The U.N. Security Council rejected a Russian request Monday to hold a meeting on a new language law in Ukraine, with opponents calling it an attempt by Moscow to interfere in the inauguration of Ukraine’s new president, Volodymyr Zelenskiy.
Russia needed nine “yes” votes in the 15-member council to hold the meeting but it got support from only four other countries — China, South Africa, Equatorial Guinea and the Dominican Republic. Six countries voted against a meeting — France, Germany, U.S., U.K., Belgium and Poland — and with four other nations abstaining, it was cancelled.
But council members were able to speak before and after the vote. There were heated exchanges and interruptions, reflecting divisions over Russia’s annexation of Ukraine’s Crimean Peninsula in early 2014 following the ouster of Ukraine’s Russia-friendly president by big street protests as well as and Russia’s continuing support for separatist rebels in eastern Ukraine that has led to conflict with government forces.
France, Germany and Belgium said they asked to postpone the Security Council meeting for several days but Russia refused.
French Ambassador Francois Delattre and German Ambassador Christoph Heusgen said in a joint statement after the vote that Russia’s objective in choosing Zelenskiy’s inauguration day was “to pursue its notorious policy of intimidation against Ukraine again.”
The acting U.S. ambassador, Jonathan Cohen, called Moscow’s request for Monday’s meeting “a clear attempt by Russia to distract from the peaceful, democratic transfer of power happening today in Ukraine.”

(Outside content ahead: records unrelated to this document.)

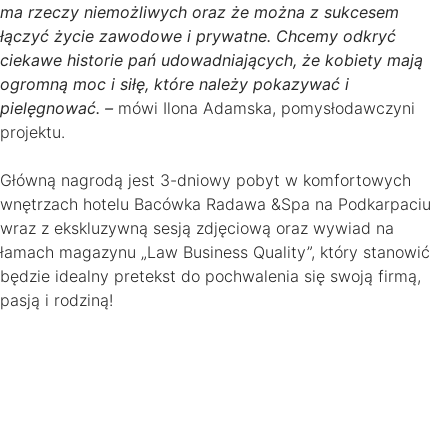
ma rzeczy niemożliwych oraz że można z sukcesem
łączyć życie zawodowe i prywatne. Chcemy odkryć
ciekawe historie pań udowadniających, że kobiety mają
ogromną moc i siłę, które należy pokazywać i
pielęgnować. –
mówi Ilona Adamska, pomysłodawczyni
projektu.
Główną nagrodą jest 3-dniowy pobyt w komfortowych
wnętrzach hotelu Bacówka Radawa &Spa na Podkarpaciu
wraz z ekskluzywną sesją zdjęciową oraz wywiad na
łamach magazynu „Law Business Quality”, który stanowić
będzie idealny pretekst do pochwalenia się swoją firmą,
pasją i rodziną!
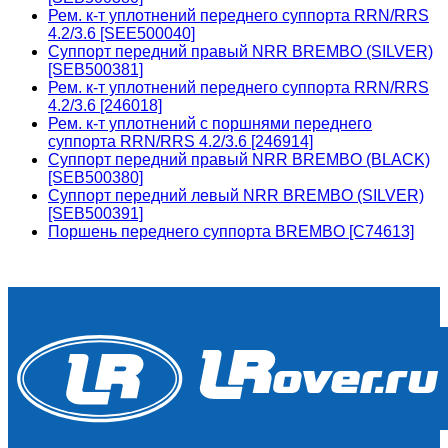
Рем. к-т уплотнений переднего суппорта RRN/RRS
4.2/3.6 [SEE500040]
Суппорт передний правый NRR BREMBO (SILVER)
[SEB500381]
Рем. к-т уплотнений переднего суппорта RRN/RRS
4.2/3.6 [246018]
Рем. к-т уплотнений с поршнями переднего
суппорта RRN/RRS 4.2/3.6 [246914]
Суппорт передний правый NRR BREMBO (BLACK)
[SEB500380]
Суппорт передний левый NRR BREMBO (SILVER)
[SEB500391]
Поршень переднего суппорта BREMBO [C74613]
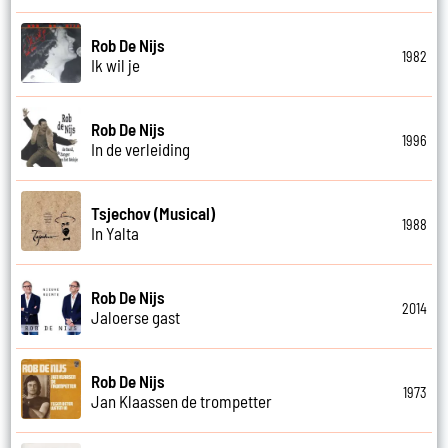
Rob De Nijs
1982
Ik wil je
Rob De Nijs
1996
In de verleiding
Tsjechov (Musical)
1988
In Yalta
Rob De Nijs
2014
Jaloerse gast
Rob De Nijs
1973
Jan Klaassen de trompetter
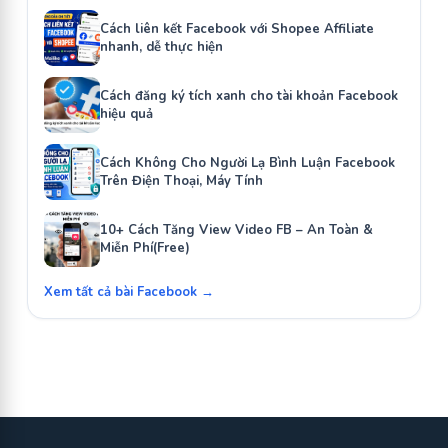
Cách liên kết Facebook với Shopee Affiliate
nhanh, dễ thực hiện
Cách đăng ký tích xanh cho tài khoản Facebook
hiệu quả
Cách Không Cho Người Lạ Bình Luận Facebook
Trên Điện Thoại, Máy Tính
10+ Cách Tăng View Video FB – An Toàn &
Miễn Phí(Free)
Xem tất cả bài Facebook →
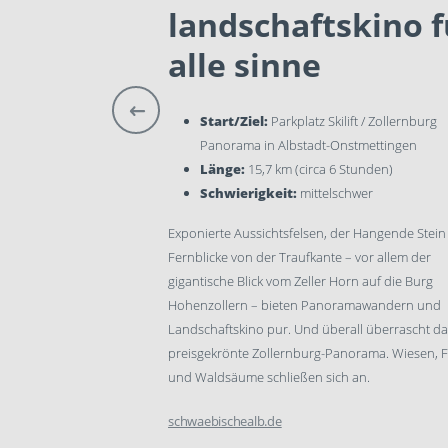
landschaftskino f
alle sinne
belsheim / Altstadt
 Linie R14 / 507 zurück)
Start/Ziel:
Parkplatz Skilift / Zollernburg
 Stunden)
Panorama in Albstadt-Onstmettingen
chwer
Länge:
15,7 km (circa 6 Stunden)
en Waldpassagen führt
Schwierigkeit:
mittelschwer
uch durch Felder mit
Exponierte Aussichtsfelsen, der Hangende Stein
n. Auf dem Höhenrücken
Fernblicke von der Traufkante – vor allem der
 typische Landschaftsbild
gigantische Blick vom Zeller Horn auf die Burg
Streuobstwiesen und im
Hohenzollern – bieten Panoramawandern und
Landschaftskino pur. Und überall überrascht da
preisgekrönte Zollernburg-Panorama. Wiesen, F
und Waldsäume schließen sich an.
schwaebischealb.de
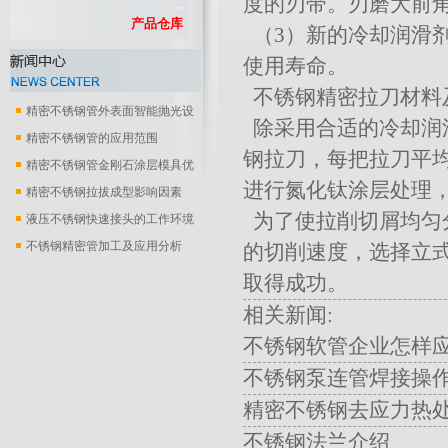
度的刃带。刃磨大前
产品仓库
（3）新的冷却润滑
使用寿命。
不锈钢精密拉刀材料
精密不锈钢管外表面智能抛光设
除采用合适的冷却润滑
备
精密不锈钢管的应用范围
钢拉刀，每把拉刀平均
精密不锈钢管金刚石涂层模具优
进行氮化钛涂层处理
化..
精密不锈钢拉拔成型影响因素
为了使拉削切屑均匀
液压不锈钢快速接头的工作环境
不锈钢精密管加工及应用分析
的切削速度，选择立
取得成功。
相关新闻:
不锈钢软管企业怎样
不锈钢泵连管焊接操
精密不锈钢去应力热
不锈钢法兰介绍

Russian Ambassador Vassily Nebenzia called the council’s refusal to hold the meeting “a blatant demonstration of double standards” by members who approved other meetings. He accused them of “censorship.”
Nebenzia was sharply critical of the new language law, which requires the use of Ukrainian in the government and media and relegates Russian, which is also widely spoken in the country, to personal communications.

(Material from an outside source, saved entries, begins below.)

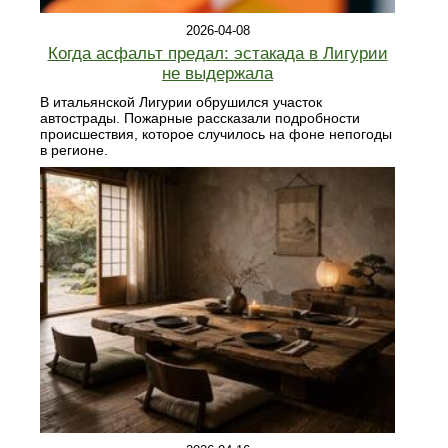
2026-04-08
Когда асфальт предал: эстакада в Лигурии
не выдержала
В итальянской Лигурии обрушился участок
автострады. Пожарные рассказали подробности
происшествия, которое случилось на фоне непогоды
в регионе.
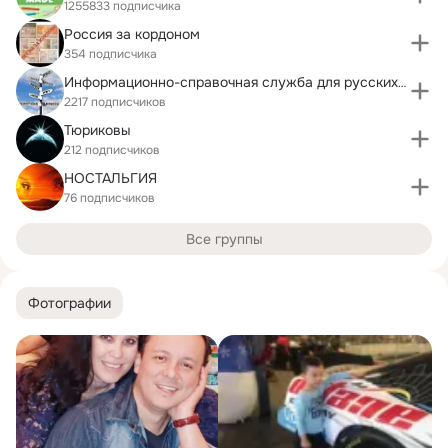
1255833 подписчика
Россия за кoрдоном
354 подписчика
Информационно-справочная служба для русских в США
2217 подписчиков
Тюриковы
212 подписчиков
НОСТАЛЬГИЯ
76 подписчиков
Все группы
Фотографии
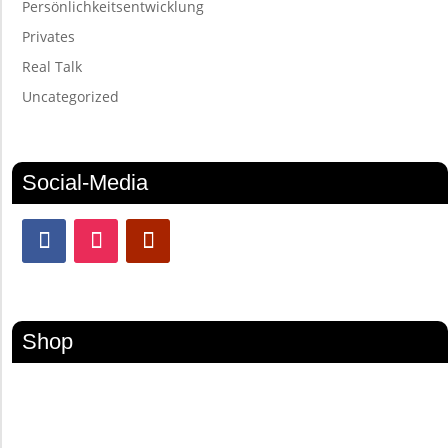
Persönlichkeitsentwicklung
Privates
Real Talk
Uncategorized
Social-Media
Shop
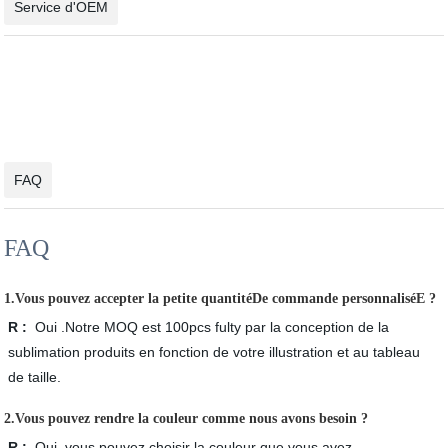
Service d'OEM
FAQ
FAQ
1.Vous pouvez accepter la petite quantitéDe commande personnaliséE ?
R :
Oui .Notre MOQ est 100pcs fulty par la conception de la
sublimation produits en fonction de votre illustration et au tableau
de taille.
2.Vous pouvez rendre la couleur comme nous avons besoin ?
R :
Oui, vous pouvez choisir la couleur que vous avez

He said the law is aimed to push the Russian language out and “sow discord,” predicting it will lead “to excessive polarization of the people of Ukraine.” He also called the language law a violation of the 2015 Minsk agreements aimed at bringing peace to Ukraine’s volatile east.
Zelenskiy said after his inauguration that the main goal for his presidency is to bring peace to eastern Ukraine, where government troops have been fighting Russia-backed separatists for five years in a conflict that caused at least 13,000 deaths and displaced 1.5 million people.

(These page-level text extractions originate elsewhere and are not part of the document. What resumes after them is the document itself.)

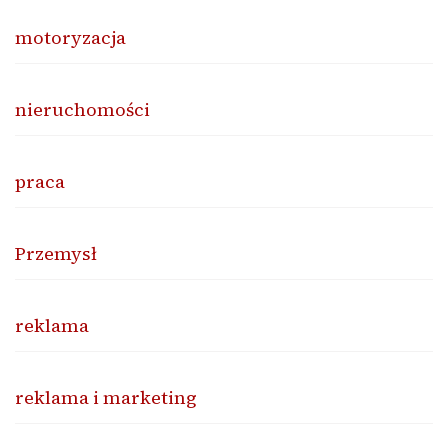
motoryzacja
nieruchomości
praca
Przemysł
reklama
reklama i marketing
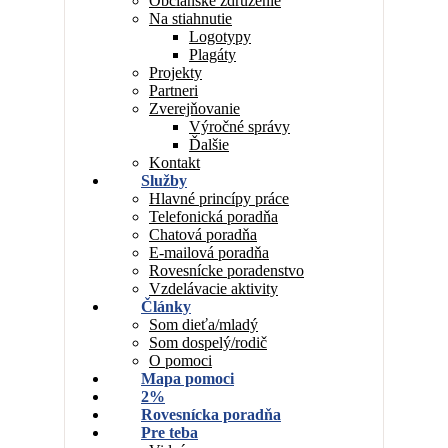
Občianske združenie
Na stiahnutie
Logotypy
Plagáty
Projekty
Partneri
Zverejňovanie
Výročné správy
Ďalšie
Kontakt
Služby
Hlavné princípy práce
Telefonická poradňa
Chatová poradňa
E-mailová poradňa
Rovesnícke poradenstvo
Vzdelávacie aktivity
Články
Som dieťa/mladý
Som dospelý/rodič
O pomoci
Mapa pomoci
2%
Rovesnícka poradňa
Pre teba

France’s Delattre and Germany’s Heusgen called for “full, immediate and unconditional implementation of the Minsk agreements.”
“The inauguration of the new Ukrainian president, who expressed his determination to restore peace again today, should be an opportunity to give a new impetus to those agreements,” they said.
Ukraine’s ambassador, Volodymyr Yelchenko, said Russia’s attempt “to send a very powerful message to the new leader from the Security Council” ended up instead being a message for Russia.
“And this is not the best way to start contacts between Russia and Ukraine if they really want to,” he told reporters.